[Opening RECORDS section]

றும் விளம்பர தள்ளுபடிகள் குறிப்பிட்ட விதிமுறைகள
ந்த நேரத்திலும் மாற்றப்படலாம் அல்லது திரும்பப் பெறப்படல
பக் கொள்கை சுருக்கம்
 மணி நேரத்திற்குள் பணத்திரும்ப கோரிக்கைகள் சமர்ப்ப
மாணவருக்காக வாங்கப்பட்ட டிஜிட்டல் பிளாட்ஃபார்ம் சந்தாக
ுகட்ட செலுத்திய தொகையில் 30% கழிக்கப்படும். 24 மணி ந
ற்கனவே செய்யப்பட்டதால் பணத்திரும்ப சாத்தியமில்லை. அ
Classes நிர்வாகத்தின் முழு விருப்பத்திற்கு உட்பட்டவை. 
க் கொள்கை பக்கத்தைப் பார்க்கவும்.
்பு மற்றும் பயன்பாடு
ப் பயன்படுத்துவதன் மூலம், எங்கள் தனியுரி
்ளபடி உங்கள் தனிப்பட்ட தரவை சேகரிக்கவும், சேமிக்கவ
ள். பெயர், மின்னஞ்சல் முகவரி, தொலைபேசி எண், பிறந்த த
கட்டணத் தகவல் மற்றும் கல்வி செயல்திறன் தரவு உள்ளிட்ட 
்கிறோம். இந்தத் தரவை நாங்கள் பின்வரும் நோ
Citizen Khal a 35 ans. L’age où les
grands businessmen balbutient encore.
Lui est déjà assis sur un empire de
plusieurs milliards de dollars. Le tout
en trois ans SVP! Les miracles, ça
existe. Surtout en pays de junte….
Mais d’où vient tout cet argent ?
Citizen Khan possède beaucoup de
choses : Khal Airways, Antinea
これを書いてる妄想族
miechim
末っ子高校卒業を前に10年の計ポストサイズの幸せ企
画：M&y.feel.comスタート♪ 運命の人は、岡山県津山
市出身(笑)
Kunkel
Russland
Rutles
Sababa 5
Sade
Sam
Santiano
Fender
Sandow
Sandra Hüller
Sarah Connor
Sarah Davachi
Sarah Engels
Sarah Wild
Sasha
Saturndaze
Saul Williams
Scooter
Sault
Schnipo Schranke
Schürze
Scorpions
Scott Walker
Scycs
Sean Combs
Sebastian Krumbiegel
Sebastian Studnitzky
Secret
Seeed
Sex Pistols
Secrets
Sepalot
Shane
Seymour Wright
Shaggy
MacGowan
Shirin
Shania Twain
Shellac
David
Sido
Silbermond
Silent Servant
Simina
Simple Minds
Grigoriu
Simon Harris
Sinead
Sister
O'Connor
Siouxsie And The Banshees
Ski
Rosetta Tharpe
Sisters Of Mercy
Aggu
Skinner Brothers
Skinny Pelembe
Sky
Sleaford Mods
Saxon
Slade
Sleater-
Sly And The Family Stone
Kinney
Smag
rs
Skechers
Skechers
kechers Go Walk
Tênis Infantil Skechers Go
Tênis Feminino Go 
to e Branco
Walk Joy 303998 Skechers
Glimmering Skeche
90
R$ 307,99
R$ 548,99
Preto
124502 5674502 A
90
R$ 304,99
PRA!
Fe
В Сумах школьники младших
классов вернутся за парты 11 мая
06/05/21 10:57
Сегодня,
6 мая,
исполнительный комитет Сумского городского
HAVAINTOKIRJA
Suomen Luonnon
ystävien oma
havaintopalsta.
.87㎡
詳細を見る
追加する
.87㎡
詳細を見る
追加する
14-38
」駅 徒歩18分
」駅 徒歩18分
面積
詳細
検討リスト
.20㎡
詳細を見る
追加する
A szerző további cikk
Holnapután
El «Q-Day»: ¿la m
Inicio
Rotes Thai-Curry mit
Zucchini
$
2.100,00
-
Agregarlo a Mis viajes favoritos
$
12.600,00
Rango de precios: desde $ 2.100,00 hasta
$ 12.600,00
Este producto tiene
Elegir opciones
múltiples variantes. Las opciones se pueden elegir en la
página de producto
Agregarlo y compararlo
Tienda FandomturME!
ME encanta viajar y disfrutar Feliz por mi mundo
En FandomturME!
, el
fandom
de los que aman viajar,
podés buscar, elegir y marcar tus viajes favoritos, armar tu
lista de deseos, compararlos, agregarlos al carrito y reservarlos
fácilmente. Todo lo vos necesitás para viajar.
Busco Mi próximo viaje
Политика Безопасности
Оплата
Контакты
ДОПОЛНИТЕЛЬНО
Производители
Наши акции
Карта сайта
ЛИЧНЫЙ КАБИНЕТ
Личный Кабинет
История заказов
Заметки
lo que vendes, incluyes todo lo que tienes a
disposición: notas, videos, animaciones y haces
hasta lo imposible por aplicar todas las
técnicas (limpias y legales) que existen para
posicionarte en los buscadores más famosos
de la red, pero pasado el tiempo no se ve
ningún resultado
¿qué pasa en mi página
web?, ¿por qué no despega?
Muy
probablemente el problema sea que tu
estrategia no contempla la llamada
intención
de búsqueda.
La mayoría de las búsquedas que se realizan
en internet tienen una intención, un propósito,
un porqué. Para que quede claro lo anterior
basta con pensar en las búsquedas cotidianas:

[Closing RECORDS section]

* _ACTIVITY_: Please show each line in the data above that contains the word "viajes", matching case exactly.

* _TASK ANSWER_:
Agregarlo a Mis viajes favoritos
podés buscar, elegir y marcar tus viajes favoritos, armar tu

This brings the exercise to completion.